Dr. Robert Allan found stem rust on ‘Brevor Rht8 NIL’ in his breeding field near Pullman, WA (Whitman Co.). This morning, we also found stem rust on ‘McNair’ and a couple of other lines in our spring wheat nurseries near Pullman. Rust was mainly on late and still green tillers.
Compared to the last year, stem rust was more significant in the Palouse region, especially Whitman County this year.
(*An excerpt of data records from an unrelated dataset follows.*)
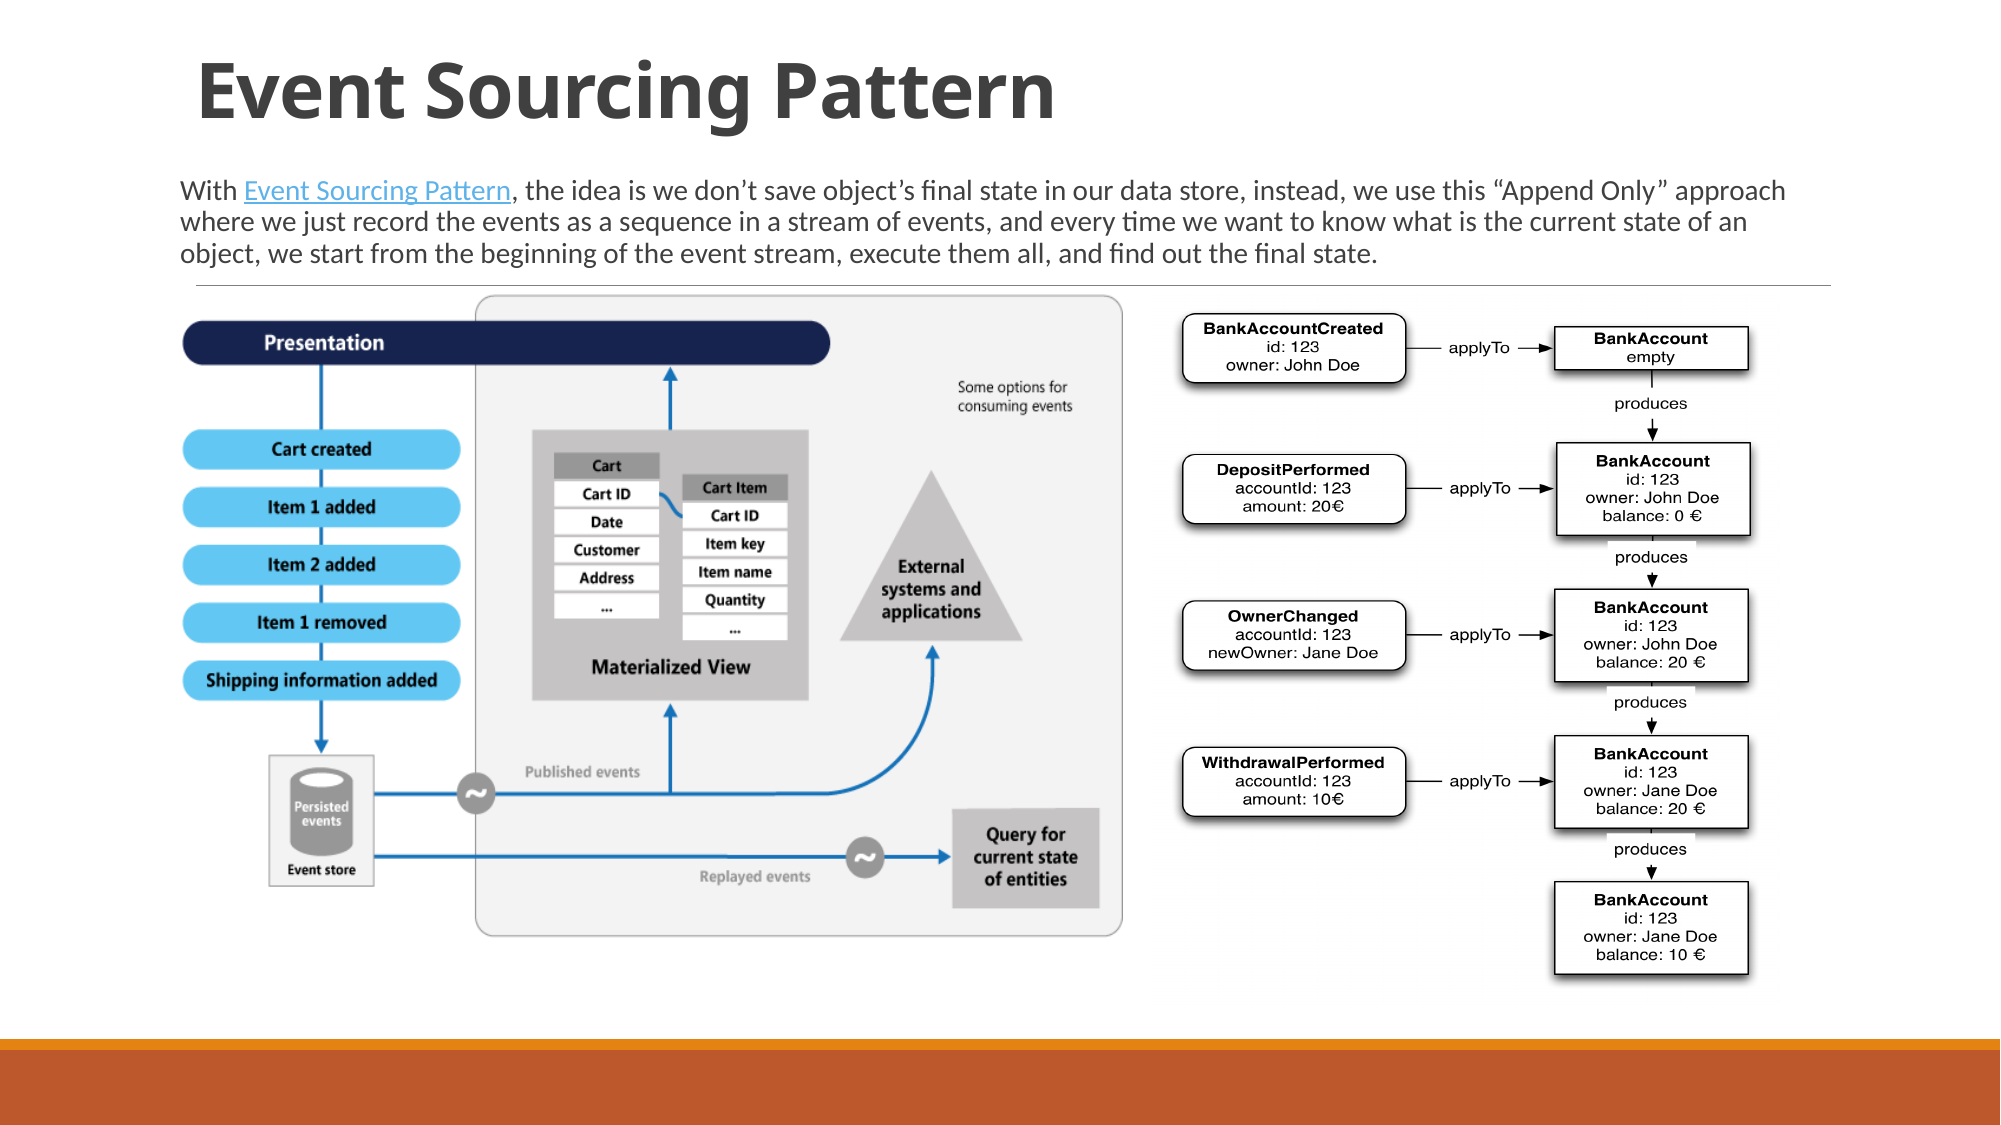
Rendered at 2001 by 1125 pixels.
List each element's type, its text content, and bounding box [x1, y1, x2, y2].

title Event Sourcing Pattern [180, 47, 1830, 234]
picture [179, 292, 1124, 940]
picture [1151, 292, 1781, 1006]
list With Event Sourcing Pattern, the idea is we don’t save object’s final state in our data store, instead, we use this “Append Only” approach where we just record the events as a sequence in a stream of events, and every time we want to know what is the current state of an object, we start from the beginning of the event stream, execute them all, and find out the final state. [165, 167, 1815, 828]
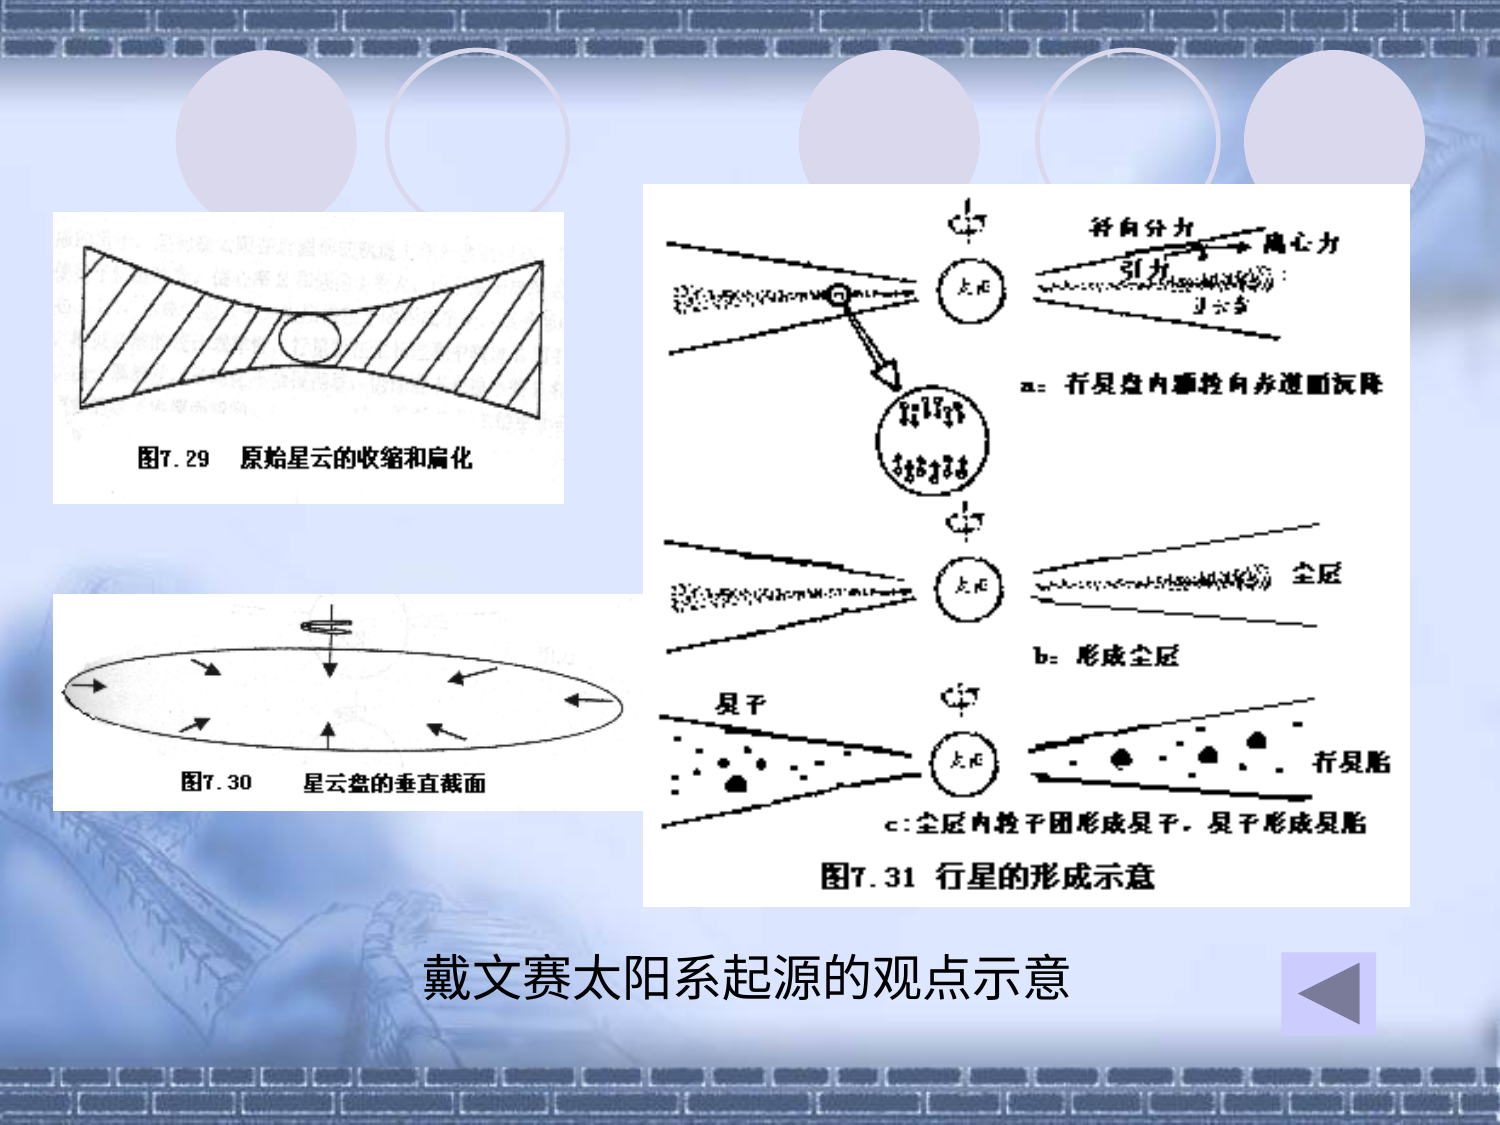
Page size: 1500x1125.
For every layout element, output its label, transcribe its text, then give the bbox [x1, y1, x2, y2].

picture [0, 0, 1500, 1125]
text_box [1281, 952, 1377, 1035]
text_box 戴文赛太阳系起源的观点示意 [407, 939, 1093, 1014]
While effort is taking to remove the known barberry bushes in the region, there may be more bushes there. Although, unlike stripe rust, stem rust has less chance to cause widespread epidemic in eastern Washington and northern Idaho, significant damage can occur in a localized manner, which may result in significant profit loss for individual growers. Therefore, it is better to take stem rust into consideration for growing wheat crops. Fungicide application for controlling stem rust is not as effective as for controlling stripe rust in this region as stem rust occurs in very late stage of growth (usually after flowering stage). Avoiding very late crop helps to reduce the risk. However, the most effective approach is to grow resistant varieties or avoid most susceptible varieties. Fortunately, some of the PNW wheat varieties are resistant to the regional population (but not Ug99) of stem rust. I attach preliminary data of our evaluation for stem rust reactions of wheat entries in the 2009 Variety Trial and Regional Uniform Nurseries of both winter and spring wheat for the local growers to consider. After you considering yield, quality, stripe rust resistance, and adaptation, you should choose variety with resistant or moderately resistant reactions, at least avoiding ones susceptible to stem rust, if possible. Please keep in mind that the test was conducted with only one isolate from a bulk collection made from the wheat field near the barberry bushes in 2009. Some resistant or moderately resistant varieties could be susceptible to other isolates we have not tested. At least, the resistant and moderately resistant varieties should have less chance to be damaged than the susceptible and moderately susceptible ones.